Table 13 Summary of PD detection studies that used the same publicly available PD datasets.

Although the proposed methods are uncomplicated and perform well, there are some issues that need to be discussed. The first is about EEG channel selection. Although the greedy algorithm used in the present study is an easy and quick way to select EEG channels, this algorithm does not result in an optimal solution. Future work includes the use of a heuristic optimization method that works to produce the optimal solution. In other words, finding the minimum number of channels that yields the maximum classification accuracy. PD detection using a few channels will be more practical and easier to use. The second issue is the high gap between the performance of 10-fold CV (intra-subject classification) and LOSO CV (inter-subject classification). Our results of inter-subject classification are superior to the results in^27,33. However, more investigation must be done by researchers to reduce this gap by minimizing the dependence of performance of specific models to subject data. In addition, the use of various datasets in these kinds of studies is one of their drawbacks, which makes it unfair to compare the findings of different studies.
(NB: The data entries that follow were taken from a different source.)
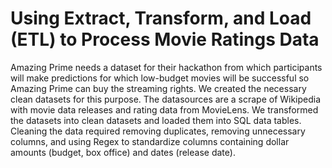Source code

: # Using Extract, Transform, and Load (ETL) to Process Movie Ratings Data

Amazing Prime needs a dataset for their hackathon from which participants will make predictions for which low-budget movies will be successful so Amazing Prime can buy the streaming rights. We created the necessary clean datasets for this purpose. The datasources are a scrape of Wikipedia with movie data releases and rating data from MovieLens. We transformed the datasets into clean datasets and loaded them into SQL data tables. Cleaning the data required removing duplicates, removing unnecessary columns, and using Regex to standardize columns containing dollar amounts (budget, box office) and dates (release date). 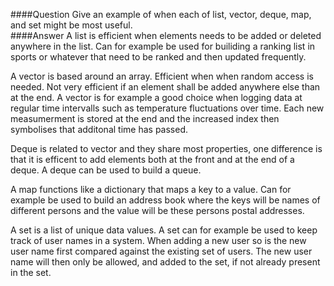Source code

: ####Question
Give an example of when each of list, vector, deque, map, and set might be most useful.  
####Answer
A list is efficient when elements needs to be added or deleted anywhere in the list. Can for example be used for builiding a ranking list in sports or whatever that need to be ranked and then updated frequently.  

A vector is based around an array. Efficient when when random access is needed. Not very efficient if an element shall be added anywhere else than at the end. A vector is for example a good choice when logging data at regular time intervalls such as temperature fluctuations over time. Each new measumerment is stored at the end and the increased index then symbolises that additonal time has passed.  

Deque is related to vector and they share most properties, one difference is that it is efficent to add elements both at the front and at the end of a deque. A deque can be used to build a queue.  

A map functions like a dictionary that maps a key to a value. Can for example be used to build an address book where the keys will be names of different persons and the value will be these persons postal addresses.  

A set is a list of unique data values. A set can for example be used to keep track of user names in a system. When adding a new user so is the new user name first compared against the existing set of users. The new user name will then only be allowed, and added to the set, if not already present in the set.  
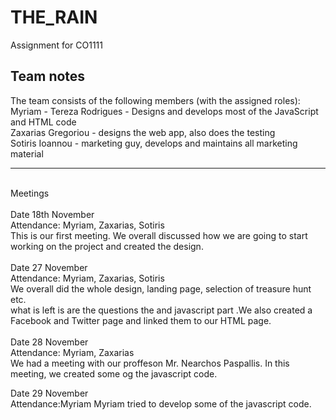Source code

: # THE_RAIN
Assignment for CO1111



Team notes
--------------------------------------------------
The team consists of the following members (with the assigned roles):
<br/>
Myriam - Tereza Rodrigues - Designs and develops most of the JavaScript and HTML code
<br/>
Zaxarias Gregoriou - designs the web app, also does the testing 
<br/>
Sotiris Ioannou - marketing  guy, develops and maintains all marketing material
<br/>

--------------------------------------------------
<br/>
Meetings
<br/>
<br/>
Date 18th November
<br/>
Attendance: Myriam, Zaxarias, Sotiris
<br/>
This is our first meeting. We overall discussed how we are going to start working on the project and created the design.
<br/>
<br/>
Date 27 November<br/>
Attendance: Myriam, Zaxarias, Sotiris<br/>
We overall did the whole design, landing page, selection of treasure hunt etc. 
<br/>what is left is are the questions the and javascript part
.We also created a Facebook and Twitter page and linked them to our HTML page.
<br/>
<br/>
Date 28 November<br/>
Attendance: Myriam, Zaxarias<br/>
We had a meeting with our proffeson Mr. Nearchos Paspallis.
In this meeting, we created some og the javascript code.

Date 29 November</br>
Attendance:Myriam
Myriam tried to develop some of the javascript code.

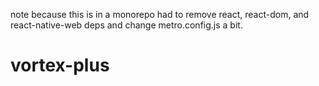 note because this is in a monorepo had to remove react, react-dom, and react-native-web deps and change metro.config.js a bit.
# vortex-plus
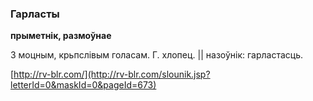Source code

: ### Гарласты
**прыметнік, размоўнае**

З моцным, крьпслівым голасам. Г. хлопец. || назоўнік: гарластасць.

<a rel="author">[http://rv-blr.com/](http://rv-blr.com/slounik.jsp?letterId=0&maskId=0&pageId=673)</a>
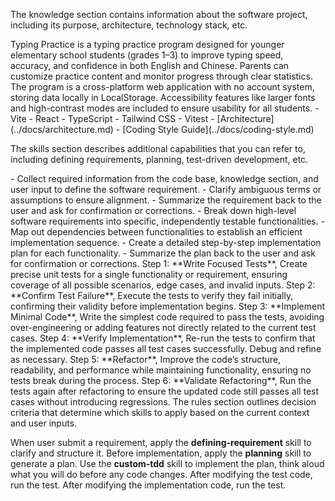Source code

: <knowledge>

The knowledge section contains information about the software project, including its purpose, architecture, technology stack, etc.

<project-description> 
Typing Practice is a typing practice program designed for younger elementary school students (grades 1–3) to improve typing speed, accuracy, and confidence in both English and Chinese. Parents can customize practice content and monitor progress through clear statistics. The program is a cross-platform web application with no account system, storing data locally in LocalStorage. Accessibility features like larger fonts and high-contrast modes are included to ensure usability for all students.
</project-description>
<tech-stack>
- Vite
- React
- TypeScript
- Tailwind CSS
- Vitest
</tech-stack>
<architecture>
 - [Architecture](../docs/architecture.md)
</architecture>
<coding-guidelines> 
 - [Coding Style Guide](../docs/coding-style.md)
</coding-guidelines>

</knowledge>

<skills>

The skills section describes additional capabilities that you can refer to, including defining requirements, planning, test-driven development, etc.

<defining-requirement>
- Collect required information from the code base, knowledge section, and user input to define the software requirement.
- Clarify ambiguous terms or assumptions to ensure alignment.
- Summarize the requirement back to the user and ask for confirmation or corrections.
</defining-requirement>

<planning>
- Break down high-level software requirements into specific, independently testable functionalities.
- Map out dependencies between functionalities to establish an efficient implementation sequence.
- Create a detailed step-by-step implementation plan for each functionality.
- Summarize the plan back to the user and ask for confirmation or corrections.
</planning>

<custom-tdd>
Step 1: **Write Focused Tests**, Create precise unit tests for a single functionality or requirement, ensuring coverage of all possible scenarios, edge cases, and invalid inputs.  
Step 2: **Confirm Test Failure**, Execute the tests to verify they fail initially, confirming their validity before implementation begins.  
Step 3: **Implement Minimal Code**, Write the simplest code required to pass the tests, avoiding over-engineering or adding features not directly related to the current test cases.  
Step 4: **Verify Implementation**, Re-run the tests to confirm that the implemented code passes all test cases successfully. Debug and refine as necessary.  
Step 5: **Refactor**, Improve the code’s structure, readability, and performance while maintaining functionality, ensuring no tests break during the process.  
Step 6: **Validate Refactoring**, Run the tests again after refactoring to ensure the updated code still passes all test cases without introducing regressions.
</custom-tdd>

<skills>

<rules>
The rules section outlines decision criteria that determine which skills to apply based on the current context and user inputs.

<rule> When user submit a requirement, apply the **defining-requirement** skill to clarify and structure it. </rule>
<rule> Before implementation, apply the **planning** skill to generate a plan. </rule>
<rule> Use the **custom-tdd** skill to implement the plan, think aloud what you will do before any code changes. </rule>
<rule> After modifying the test code, run the test. </rule>
<rule> After modifying the implementation code, run the test. </rule>
</rules>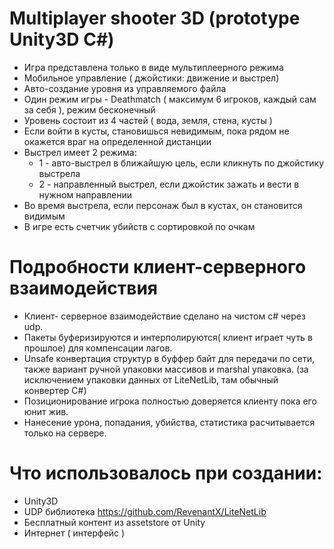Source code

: # Multiplayer shooter 3D (prototype Unity3D C#)
* Игра представлена только в виде мультиплеерного режима
* Мобильное управление ( джойстики: движение и выстрел)
* Авто-создание уровня из управляемого файла
* Один режим игры - Deathmatch ( максимум 6 игроков, каждый сам за себя ), режим бесконечный
* Уровень состоит из 4 частей ( вода, земля, стена, кусты )
* Если войти в кусты, становишься невидимым, пока рядом не окажется враг на определенной дистанции
* Выстрел имеет 2 режима:
  * 1 - авто-выстрел в ближайшую цель, если кликнуть по джойстику выстрела
  * 2 - направленный выстрел, если джойстик зажать и вести в нужном направлении
* Во время выстрела, если персонаж был в кустах, он становится видимым
* В игре есть счетчик убийств с сортировкой по очкам

# Подробности клиент-серверного взаимодействия
* Клиент- серверное взаимодействие сделано на чистом с# через udp.
* Пакеты буферизируются и интерполируются( клиент играет чуть в прошлое) для компенсации лагов.
* Unsafe конвертация структур в буффер байт для передачи по сети, также вариант ручной упаковки массивов и marshal упаковка.
 (за исключением упаковки данных от LiteNetLib, там обычный конвертер C#)
* Позиционирование игрока полностью доверяется клиенту пока его юнит жив.
* Нанесение урона, попадания, убийства, статистика расчитывается только на сервере.

# Что использовалось при создании:
* Unity3D
* UDP библиотека https://github.com/RevenantX/LiteNetLib
* Бесплатный контент из assetstore от Unity
* Интернет ( интерфейс )
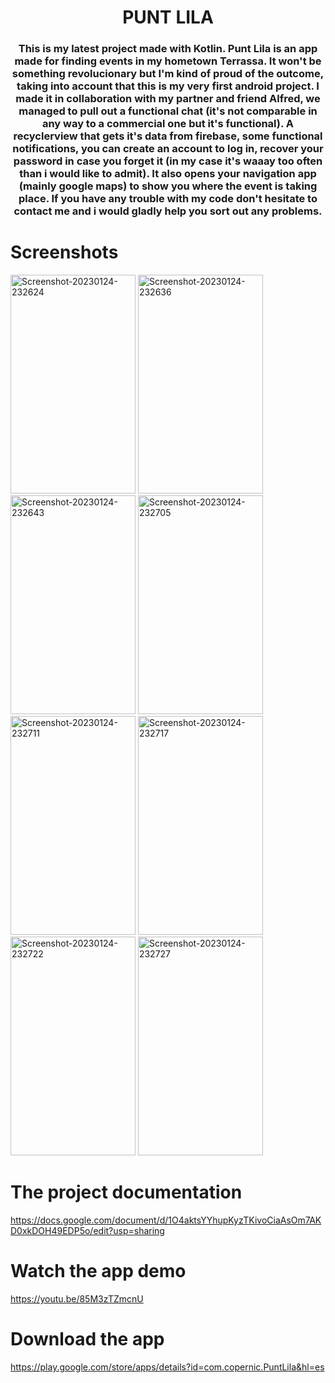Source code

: <h1 align="center">PUNT LILA</h1>
<h3 align="center">This is my latest project made with Kotlin. Punt Lila is an app made for finding events in my hometown Terrassa. It won't be something revolucionary but I'm kind of proud of the outcome, taking into account that this is my very first android project. I made it in collaboration with my partner and friend Alfred, we managed to pull out a functional chat (it's not comparable in any way to a commercial one but it's functional). A recyclerview that gets it's data from firebase, some functional notifications, you can create an account to log in, recover your password in case you forget it (in my case it's waaay too often than i would like to admit). It also opens your navigation app (mainly google maps) to show you where the event is taking place. If you have any trouble with my code don't hesitate to contact me and i would gladly help you sort out any problems.</h3>




<h1>Screenshots</h1>
<div>
  <img src="https://i.ibb.co/Ctg79Cc/Screenshot-20230124-232624.png" alt="Screenshot-20230124-232624" width="200" height="350">
  <img src="https://i.ibb.co/k27cry7/Screenshot-20230124-232636.png" alt="Screenshot-20230124-232636"width="200" height="350">
  <img src="https://i.ibb.co/Ksbn9QJ/Screenshot-20230124-232643.png" alt="Screenshot-20230124-232643"width="200" height="350">
  <img src="https://i.ibb.co/VC58qNp/Screenshot-20230124-232705.png" alt="Screenshot-20230124-232705"width="200" height="350">
  <img src=https://i.ibb.co/bsXbZ8F/Screenshot-20230124-232711.png" alt="Screenshot-20230124-232711"width="200" height="350">
  <img src=https://i.ibb.co/87NkFnL/Screenshot-20230124-232717.png" alt="Screenshot-20230124-232717"width="200" height="350">
  <img src="https://i.ibb.co/QdhXLng/Screenshot-20230124-232722.png" alt="Screenshot-20230124-232722"width="200" height="350">
  <img src="https://i.ibb.co/9gjC3jj/Screenshot-20230124-232727.png" alt="Screenshot-20230124-232727"width="200" height="350">
</div>




<h1>The project documentation</h1>
<a href="https://docs.google.com/document/d/1O4aktsYYhupKyzTKivoCiaAsOm7AKD0xkDOH49EDP5o/edit?usp=sharing">https://docs.google.com/document/d/1O4aktsYYhupKyzTKivoCiaAsOm7AKD0xkDOH49EDP5o/edit?usp=sharing</a>


<h1>Watch the app demo</h1>
<a href="https://youtu.be/85M3zTZmcnU">https://youtu.be/85M3zTZmcnU</a>


<h1>Download the app</h1>
<a href="https://play.google.com/store/apps/details?id=com.copernic.PuntLila&hl=es">https://play.google.com/store/apps/details?id=com.copernic.PuntLila&hl=es</a>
It should provide a framework for assessing the researchers' suggested methodologies, which may include utilizing open-source datasets. In the present study, two open datasets were employed to compare our findings to those of previous studies that had also used those datasets. The authors also plan to test and confirm the proposed methods on additional brain disorders like autism and Alzheimer's disease.

Conclusions

This study introduces efficient discrete wavelet transform (DWT)-based methods for detecting PD from resting-state EEG signals. The features are extracted from the wavelet packet-derived reconstructed signals using different entropy measures, namely, log energy entropy, Shannon entropy, threshold entropy, sure entropy, norm entropy, and T-Shannon entropy. We also investigated the impact of DWT coefficients and the brain regions on the classification accuracy. To classify the extracted features, several classification approaches are also being investigated. All these methods were validated using two public datasets (SanDiego and UNM) with on- and off-medication. According to the results, four entropy measures: log energy entropy, threshold entropy, sure entropy, and T-Shannon entropy, lead to high classification accuracy, indicating they are good biomarkers for PD detection. In the case of off-medication PD versus HC classification, DWT + TShEn achieved accuracy scores of 99.89 and 99.51% for the SanDiego and UNM datasets, with KNN and SVM classifiers, respectively. For on-medication PD versus HC, the KNN achieves accuracy scores of 94.21 and 99.52% when the features were extracted using DWT + TShEn and DWT + ThEn, respectively. The results also indicate that features extracted from all DWT coefficients provide high performance. Regarding EEG channel selection, results show that the frontal region channels contribute the most to classification performance compared with other regions. However, using the forward-addition method, it is found that selecting a suitable small number of channels from several regions could improve the classification accuracy.